*** Supplied data ***
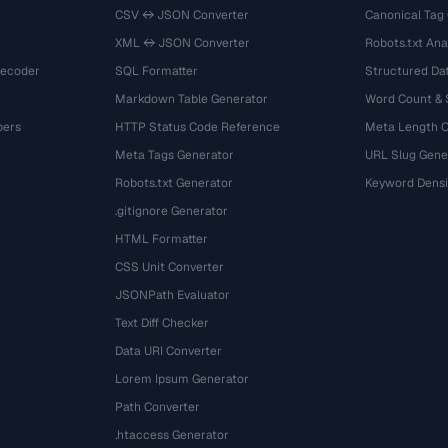
CSV ↔ JSON Converter
Canonical Tag
XML ↔ JSON Converter
Robots.txt Ana
Decoder
SQL Formatter
Structured Dat
Markdown Table Generator
Word Count &
bers
HTTP Status Code Reference
Meta Length 
Meta Tags Generator
URL Slug Gene
Robots.txt Generator
Keyword Densi
.gitignore Generator
HTML Formatter
CSS Unit Converter
JSONPath Evaluator
Text Diff Checker
Data URI Converter
Lorem Ipsum Generator
Path Converter
.htaccess Generator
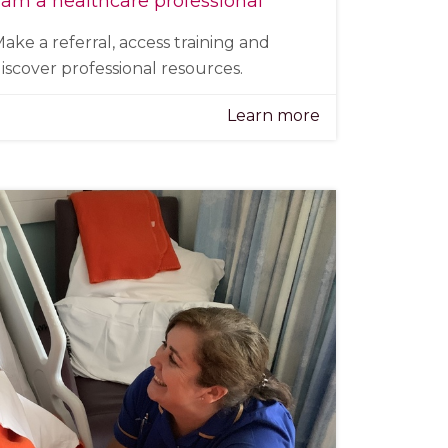
 am a healthcare professional
ake a referral, access training and
iscover professional resources.
Learn more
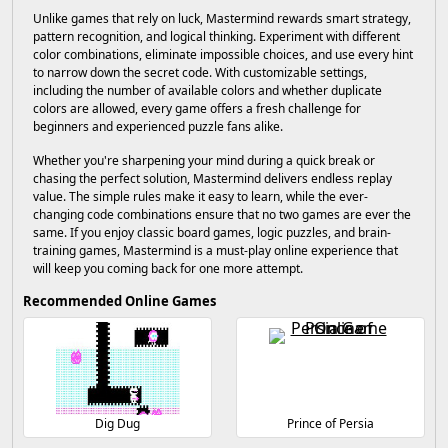
Unlike games that rely on luck, Mastermind rewards smart strategy,
pattern recognition, and logical thinking. Experiment with different
color combinations, eliminate impossible choices, and use every hint
to narrow down the secret code. With customizable settings,
including the number of available colors and whether duplicate
colors are allowed, every game offers a fresh challenge for
beginners and experienced puzzle fans alike.
Whether you're sharpening your mind during a quick break or
chasing the perfect solution, Mastermind delivers endless replay
value. The simple rules make it easy to learn, while the ever-
changing code combinations ensure that no two games are ever the
same. If you enjoy classic board games, logic puzzles, and brain-
training games, Mastermind is a must-play online experience that
will keep you coming back for one more attempt.
Recommended Online Games
Dig Dug
Prince of Persia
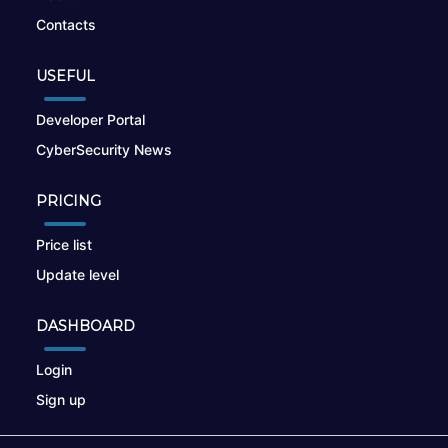
Contacts
USEFUL
Developer Portal
CyberSecurity News
PRICING
Price list
Update level
DASHBOARD
Login
Sign up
*** End of Supplied data ***
**What the task requires:** Put every line of text read from the records above into a JSON list of strings, one string for each line and no blank lines. Leave out the picture markers.

**Solution to this problem:**
[
  "CSV ↔ JSON Converter",
  "Canonical Tag",
  "XML ↔ JSON Converter",
  "Robots.txt Ana",
  "Decoder",
  "SQL Formatter",
  "Structured Dat",
  "Markdown Table Generator",
  "Word Count &",
  "bers",
  "HTTP Status Code Reference",
  "Meta Length ",
  "Meta Tags Generator",
  "URL Slug Gene",
  "Robots.txt Generator",
  "Keyword Densi",
  ".gitignore Generator",
  "HTML Formatter",
  "CSS Unit Converter",
  "JSONPath Evaluator",
  "Text Diff Checker",
  "Data URI Converter",
  "Lorem Ipsum Generator",
  "Path Converter",
  ".htaccess Generator",
  " am a healthcare professional",
  "ake a referral, access training and",
  "iscover professional resources.",
  "Learn more",
  "Unlike games that rely on luck, Mastermind rewards smart strategy,",
  "pattern recognition, and logical thinking. Experiment with different",
  "color combinations, eliminate impossible choices, and use every hint",
  "to narrow down the secret code. With customizable settings,",
  "including the number of available colors and whether duplicate",
  "colors are allowed, every game offers a fresh challenge for",
  "beginners and experienced puzzle fans alike.",
  "Whether you're sharpening your mind during a quick break or",
  "chasing the perfect solution, Mastermind delivers endless replay",
  "value. The simple rules make it easy to learn, while the ever-",
  "changing code combinations ensure that no two games are ever the",
  "same. If you enjoy classic board games, logic puzzles, and brain-",
  "training games, Mastermind is a must-play online experience that",
  "will keep you coming back for one more attempt.",
  "Recommended Online Games",
  "Dig Dug",
  "Prince of Persia",
  "Contacts",
  "USEFUL",
  "Developer Portal",
  "CyberSecurity News",
  "PRICING",
  "Price list",
  "Update level",
  "DASHBOARD",
  "Login",
  "Sign up"
]